Il leader della giunta militare birmana, il generale Min Aung Hlaing, ha avvertito domenica che l'esercito al potere dal colpo di Stato di un anno fa «annienterà» le forze di opposizione, da lui definite «terroriste», durante un discorso in occasione della Giornata delle forze armate birmane.
«Il nostro esercito deve punire l'insurrezione interna e il terrorismo. Non incontreremo né negozieremo con gruppi terroristici che stanno uccidendo civili (...). Li annienteremo fino a quando la pace e l'ordine non saranno ripristinati», ha avvertito il generale Hlaing, secondo la trascrizione del portale Undici Myanmar.
L'esercito, conosciuto come il Tatmadaw, ha celebrato con una grande parata il 73° anniversario della sua formazione mentre migliaia di persone hanno manifestato oggi nelle strade di tutto il paese contro il regime militare istituito dopo il colpo di stato del 1 febbraio 2021, che ha provocato la prigionia di leader politici come come premio Nobel per la pace Aung San Suu Kyi, in carcere da allora.

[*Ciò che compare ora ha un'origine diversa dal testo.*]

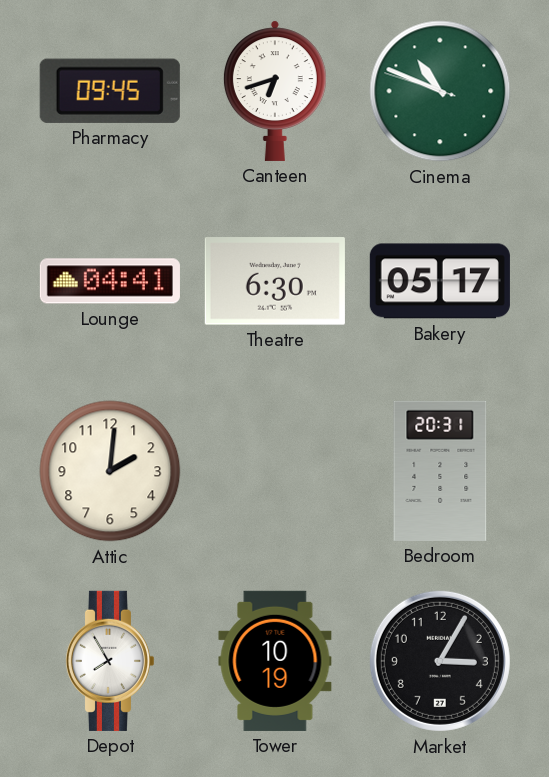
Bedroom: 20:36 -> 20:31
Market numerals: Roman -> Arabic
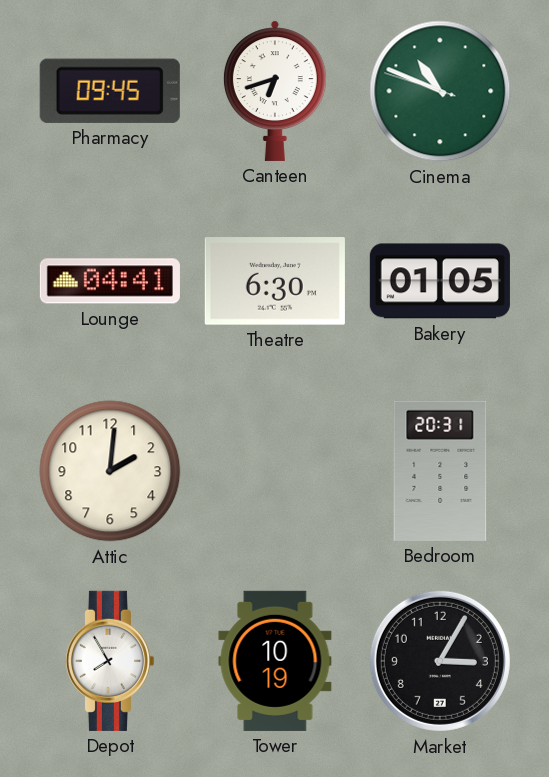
Bakery: 05:17 -> 01:05
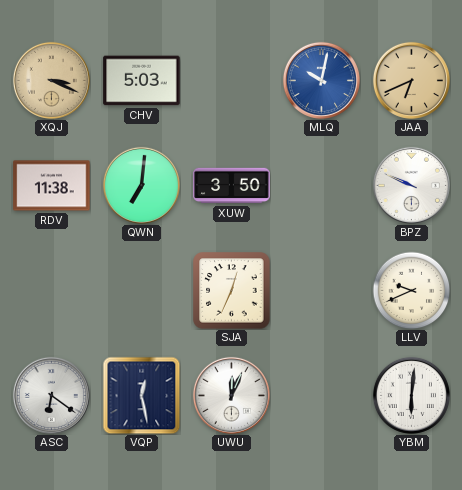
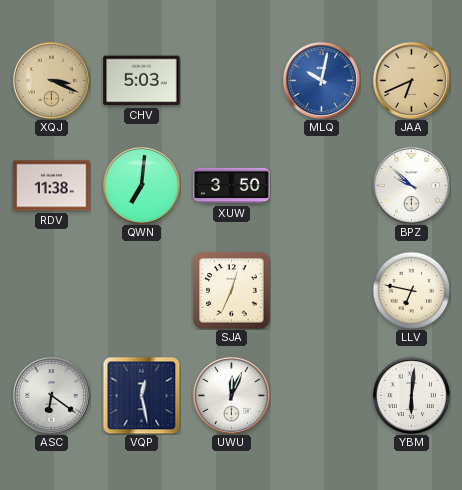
BPZ: 9:49 -> 9:52
LLV: 9:41 -> 6:47
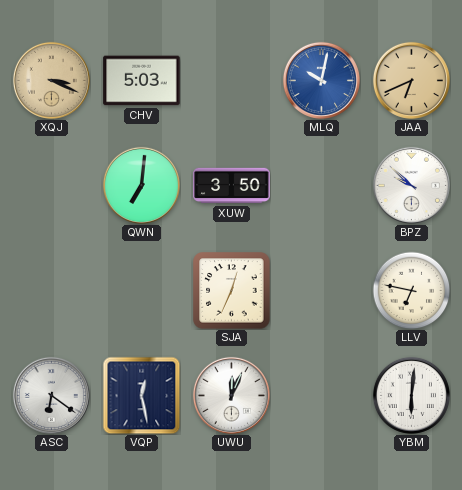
RDV: 11:38 -> none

Di fronte alle accuse dell'esercito secondo cui attivisti dell'opposizione al regime hanno ucciso civili, l'Associazione per l'assistenza ai prigionieri politici in Birmania stima che dopo la rivolta le forze di sicurezza birmane abbiano ucciso 1.707 persone, mentre 12.970 sono state arrestate arbitrariamente.
L'Unione europea, gli Stati Uniti e altre potenze come il Canada, il Regno Unito, tra gli altri, hanno chiesto oggi in una dichiarazione congiunta che l'esercito «cessi la sua violenza e ripristini il percorso della Birmania verso la democrazia».
Nel comunicato si ricordano tutte le vittime delle violenze della giunta militare nei quasi 14 mesi dal colpo di stato, tra cui le centinaia di persone uccise un anno fa, quando le forze di sicurezza repressero le proteste contro il regime con il sangue e il fuoco in tutto il paese mentre si svolgeva la parata militare posto.

Il testo è stato pubblicato il giorno dopo che Stati Uniti, Canada e Regno Unito hanno annunciato nuove sanzioni economiche contro leader militari e uomini d'affari legati all'esercito birmano.
Inoltre, i firmatari del comunicato hanno inviato un messaggio ad «alcuni paesi che continuano a fornire assistenza letale al regime militare birmano», invitandoli a «sostenere la popolazione birmana bloccando la vendita o l'invio di armi e attrezzature militari», riferendosi a Cina e Russia, che non ha dato un nome.
La possibile presenza alla parata del viceministro della Difesa russo, Alexander Fomin, che aveva partecipato alla parata un anno fa, aveva creato aspettative, ma alla fine non ha partecipato.

La Birmania è rimasta impantanata in una profonda crisi sociale, politica e umanitaria dopo il colpo di Stato che ha posto fine al dominio democratico e ha imposto un regime di repressione violenta del dissenso che ha esacerbato il conflitto armato nel paese.
L'esercito giustifica il colpo di stato per presunta frode durante le elezioni generali del novembre 2020, il cui risultato è stato annullato e in cui la NLD ha spazzato, come ha fatto nel 2015, con l'approvazione di osservatori internazionali.